Dalam sambutannya, Menteri Lingkungan Hidup menyampaikan bahwa ekosistem karbon yang dibangun dirancang untuk memastikan integritas dalam setiap transaksi perdagangan karbon.
Perkembangan Bursa Karbon
Sejak peluncuran IDXCarbon pada September 2023, jumlah pengguna jasa bursa ini terus meningkat. Hingga akhir 2024, tercatat lebih dari 100 peserta terdaftar, dengan total volume perdagangan mencapai satu juta ton karbon.
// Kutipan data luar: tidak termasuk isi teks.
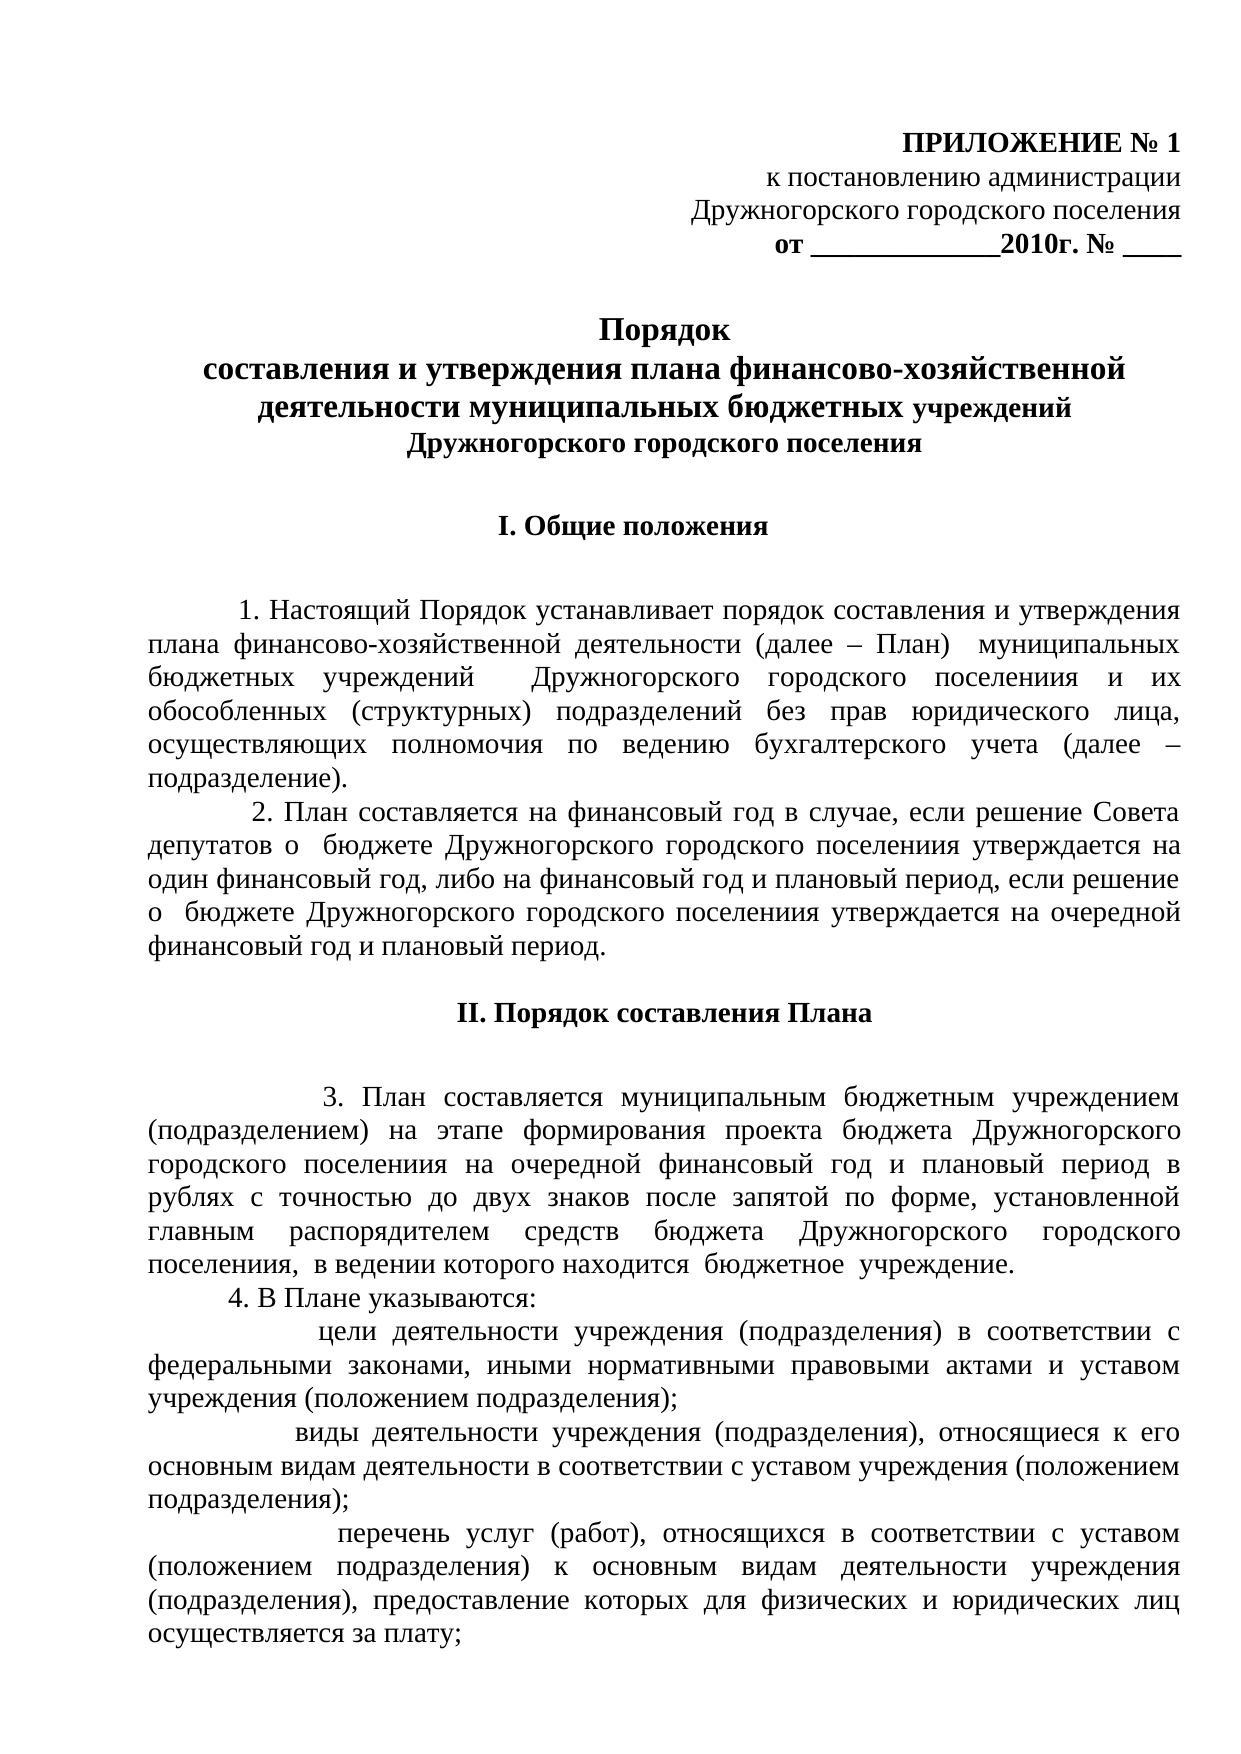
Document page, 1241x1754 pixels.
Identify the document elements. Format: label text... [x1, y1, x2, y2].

text от _____________2010г. № ____ [148, 226, 1181, 259]
subtitle II. Порядок составления Плана [148, 995, 1181, 1028]
text Дружногорского городского поселения [148, 192, 1181, 226]
text Общие положения [148, 508, 1181, 542]
text ПРИЛОЖЕНИЕ № 1 [148, 125, 1181, 159]
text 4. В Плане указываются: [148, 1280, 1181, 1313]
text к постановлению администрации [148, 159, 1181, 192]
text цели деятельности учреждения (подразделения) в соответствии с федеральными законами, иными нормативными правовыми актами и уставом учреждения (положением подразделения); [148, 1313, 1181, 1414]
text 3. План составляется муниципальным бюджетным учреждением (подразделением) на этапе формирования проекта бюджета Дружногорского городского поселениия на очередной финансовый год и плановый период в рублях с точностью до двух знаков после запятой по форме, установленной главным распорядителем средств бюджета Дружногорского городского поселениия, в ведении которого находится бюджетное учреждение. [148, 1079, 1181, 1280]
text 2. План составляется на финансовый год в случае, если решение Совета депутатов о бюджете Дружногорского городского поселениия утверждается на один финансовый год, либо на финансовый год и плановый период, если решение о бюджете Дружногорского городского поселениия утверждается на очередной финансовый год и плановый период. [148, 794, 1181, 961]
text виды деятельности учреждения (подразделения), относящиеся к его основным видам деятельности в соответствии с уставом учреждения (положением подразделения); [148, 1414, 1181, 1515]
text Порядок [148, 310, 1181, 348]
text перечень услуг (работ), относящихся в соответствии с уставом (положением подразделения) к основным видам деятельности учреждения (подразделения), предоставление которых для физических и юридических лиц осуществляется за плату; [148, 1515, 1181, 1649]
text 1. Настоящий Порядок устанавливает порядок составления и утверждения плана финансово-хозяйственной деятельности (далее – План) муниципальных бюджетных учреждений Дружногорского городского поселениия и их обособленных (структурных) подразделений без прав юридического лица, осуществляющих полномочия по ведению бухгалтерского учета (далее – подразделение). [148, 592, 1181, 794]
text составления и утверждения плана финансово-хозяйственной деятельности муниципальных бюджетных учреждений Дружногорского городского поселения [148, 348, 1181, 458]
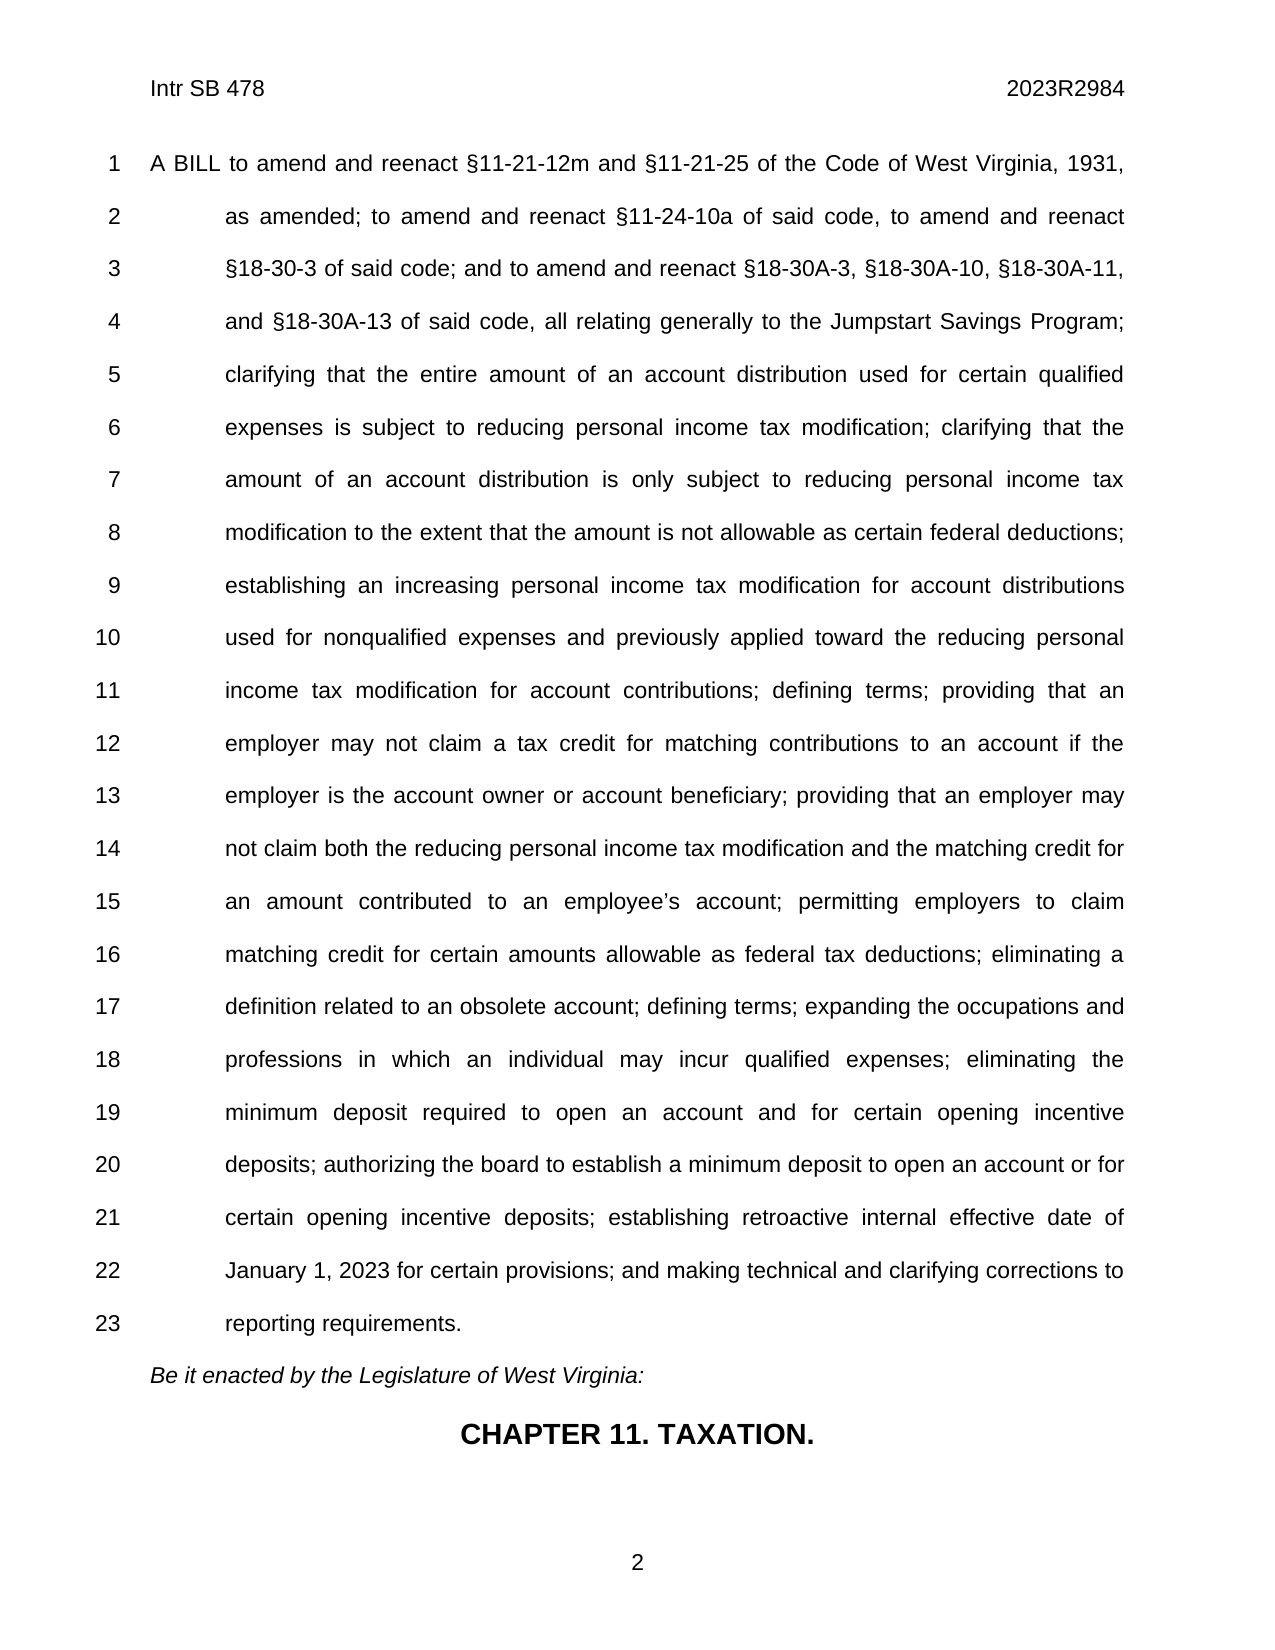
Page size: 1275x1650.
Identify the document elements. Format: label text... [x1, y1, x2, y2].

title A BILL to amend and reenact §11-21-12m and §11-21-25 of the Code of West Virginia, 1931, as amended; to amend and reenact §11-24-10a of said code, to amend and reenact §18-30-3 of said code; and to amend and reenact §18-30A-3, §18-30A-10, §18-30A-11, and §18-30A-13 of said code, all relating generally to the Jumpstart Savings Program; clarifying that the entire amount of an account distribution used for certain qualified expenses is subject to reducing personal income tax modification; clarifying that the amount of an account distribution is only subject to reducing personal income tax modification to the extent that the amount is not allowable as certain federal deductions; establishing an increasing personal income tax modification for account distributions used for nonqualified expenses and previously applied toward the reducing personal income tax modification for account contributions; defining terms; providing that an employer may not claim a tax credit for matching contributions to an account if the employer is the account owner or account beneficiary; providing that an employer may not claim both the reducing personal income tax modification and the matching credit for an amount contributed to an employee’s account; permitting employers to claim matching credit for certain amounts allowable as federal tax deductions; eliminating a definition related to an obsolete account; defining terms; expanding the occupations and professions in which an individual may incur qualified expenses; eliminating the minimum deposit required to open an account and for certain opening incentive deposits; authorizing the board to establish a minimum deposit to open an account or for certain opening incentive deposits; establishing retroactive internal effective date of January 1, 2023 for certain provisions; and making technical and clarifying corrections to reporting requirements. [150, 150, 1125, 1336]
subtitle CHAPTER 11. TAXATION. [150, 1417, 1125, 1451]
text Be it enacted by the Legislature of West Virginia: [150, 1362, 1125, 1389]
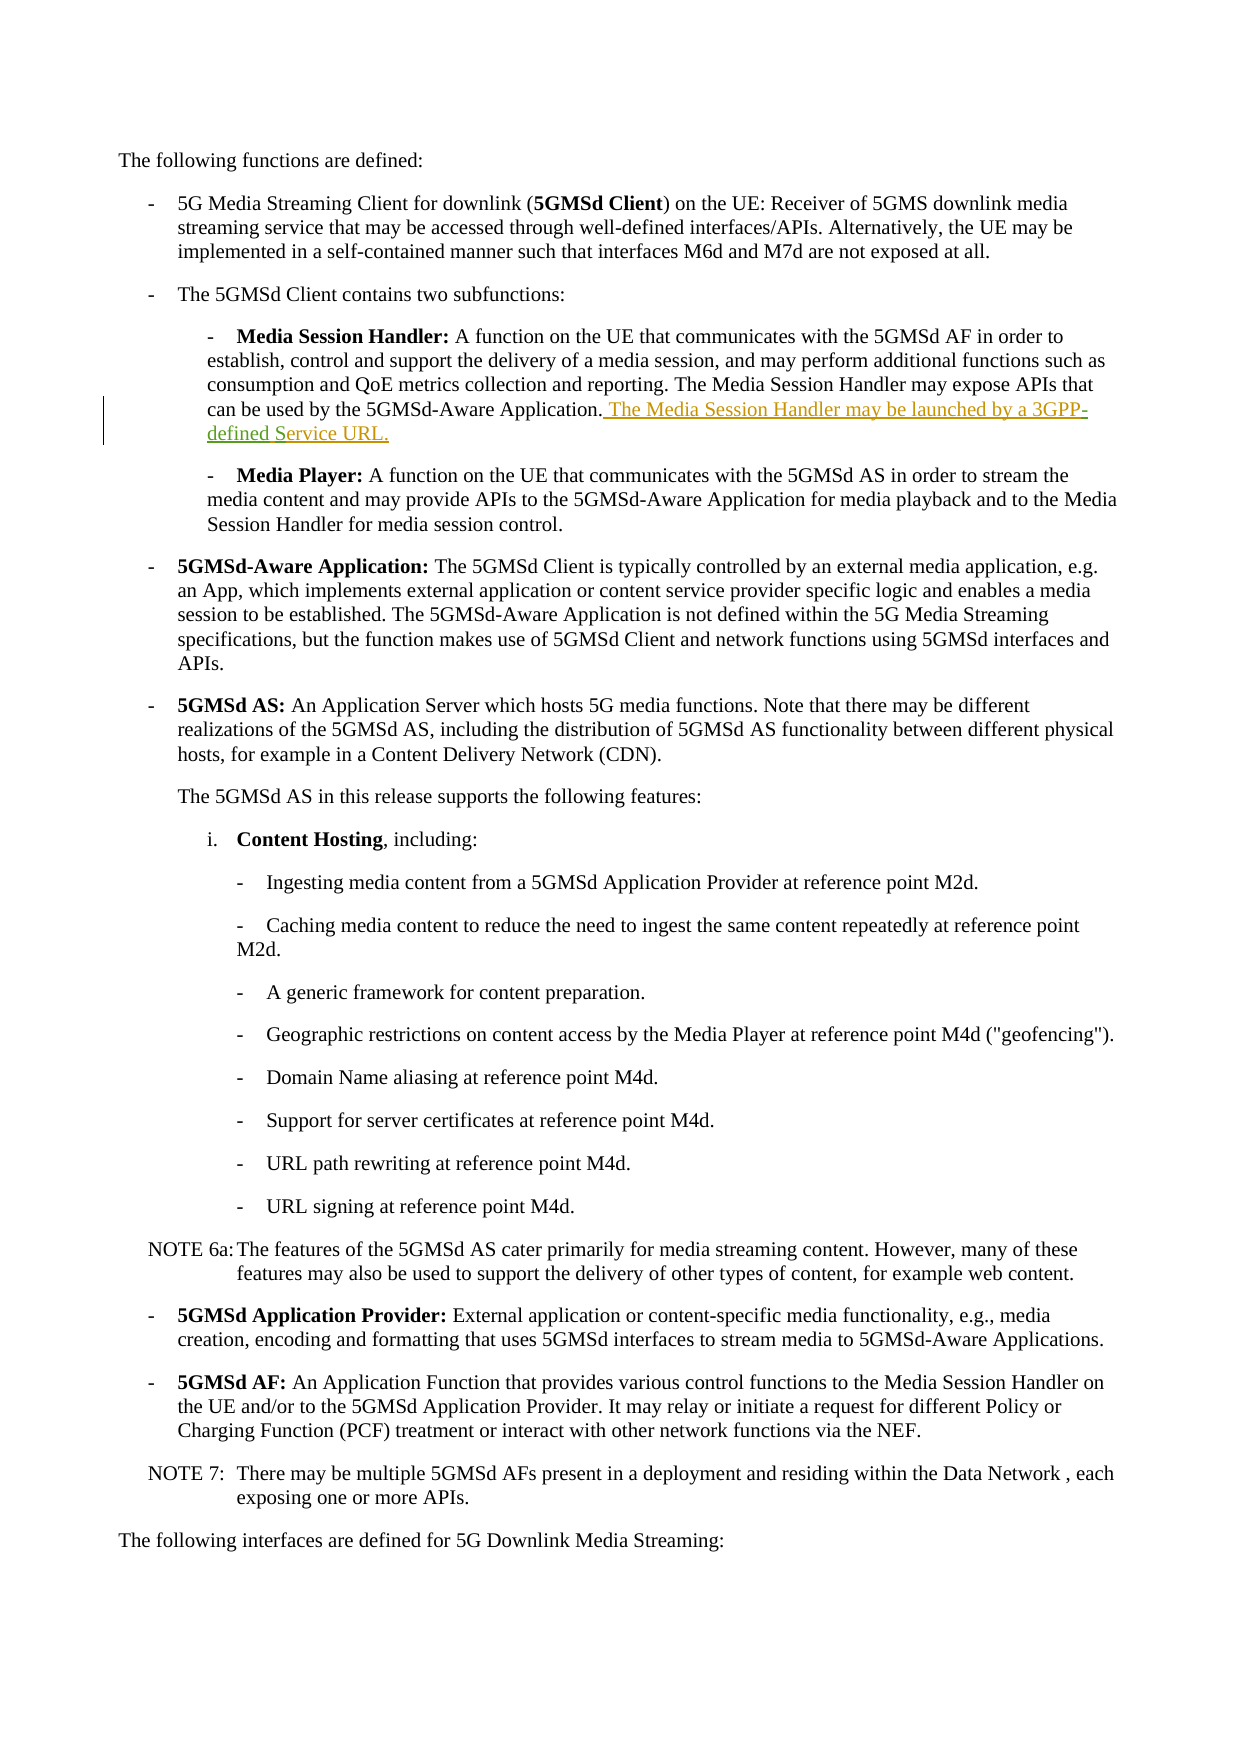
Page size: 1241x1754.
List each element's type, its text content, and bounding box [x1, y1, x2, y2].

text - URL path rewriting at reference point M4d. [236, 1151, 1122, 1175]
text - Geographic restrictions on content access by the Media Player at reference point M4d ("geofencing"). [236, 1022, 1122, 1046]
text NOTE 6a: The features of the 5GMSd AS cater primarily for media streaming content. However, many of these features may also be used to support the delivery of other types of content, for example web content. [148, 1236, 1122, 1284]
text - Media Session Handler: A function on the UE that communicates with the 5GMSd AF in order to establish, control and support the delivery of a media session, and may perform additional functions such as consumption and QoE metrics collection and reporting. The Media Session Handler may expose APIs that can be used by the 5GMSd-Aware Application. [207, 324, 1122, 444]
text - Ingesting media content from a 5GMSd Application Provider at reference point M2d. [236, 870, 1122, 894]
text - Domain Name aliasing at reference point M4d. [236, 1065, 1122, 1089]
text - 5GMSd AS: An Application Server which hosts 5G media functions. Note that there may be different realizations of the 5GMSd AS, including the distribution of 5GMSd AS functionality between different physical hosts, for example in a Content Delivery Network (CDN). [148, 693, 1122, 766]
text - URL signing at reference point M4d. [236, 1194, 1122, 1218]
text - Support for server certificates at reference point M4d. [236, 1108, 1122, 1132]
text - 5G Media Streaming Client for downlink (5GMSd Client) on the UE: Receiver of 5GMS downlink media streaming service that may be accessed through well-defined interfaces/APIs. Alternatively, the UE may be implemented in a self-contained manner such that interfaces M6d and M7d are not exposed at all. [148, 191, 1122, 263]
text - The 5GMSd Client contains two subfunctions: [148, 281, 1122, 306]
text - 5GMSd Application Provider: External application or content-specific media functionality, e.g., media creation, encoding and formatting that uses 5GMSd interfaces to stream media to 5GMSd-Aware Applications. [148, 1303, 1122, 1351]
text - A generic framework for content preparation. [236, 979, 1122, 1004]
text The following interfaces are defined for 5G Downlink Media Streaming: [118, 1528, 1122, 1552]
text The 5GMSd AS in this release supports the following features: [148, 784, 1122, 808]
text NOTE 7: There may be multiple 5GMSd AFs present in a deployment and residing within the Data Network , each exposing one or more APIs. [148, 1461, 1122, 1509]
text - Media Player: A function on the UE that communicates with the 5GMSd AS in order to stream the media content and may provide APIs to the 5GMSd-Aware Application for media playback and to the Media Session Handler for media session control. [207, 463, 1122, 536]
text - 5GMSd-Aware Application: The 5GMSd Client is typically controlled by an external media application, e.g. an App, which implements external application or content service provider specific logic and enables a media session to be established. The 5GMSd-Aware Application is not defined within the 5G Media Streaming specifications, but the function makes use of 5GMSd Client and network functions using 5GMSd interfaces and APIs. [148, 554, 1122, 674]
text The following functions are defined: [118, 148, 1122, 172]
text - 5GMSd AF: An Application Function that provides various control functions to the Media Session Handler on the UE and/or to the 5GMSd Application Provider. It may relay or initiate a request for different Policy or Charging Function (PCF) treatment or interact with other network functions via the NEF. [148, 1370, 1122, 1442]
text i. Content Hosting, including: [207, 827, 1122, 851]
text - Caching media content to reduce the need to ingest the same content repeatedly at reference point M2d. [236, 913, 1122, 961]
Direktur Utama BEI, Iman Rachman, menyebutkan bahwa sistem perdagangan IDXCarbon dirancang untuk mengintegrasikan pasar kuota emisi dan kredit karbon dalam satu platform.
Pelaksanaan perdagangan karbon internasional ini didukung oleh kerja sama lintas sektor, melibatkan pemerintah, industri, lembaga keuangan, dan pihak terkait lainnya. Ketua Dewan Komisioner OJK mengapresiasi langkah koordinasi yang dilakukan untuk memulai perdagangan karbon luar negeri.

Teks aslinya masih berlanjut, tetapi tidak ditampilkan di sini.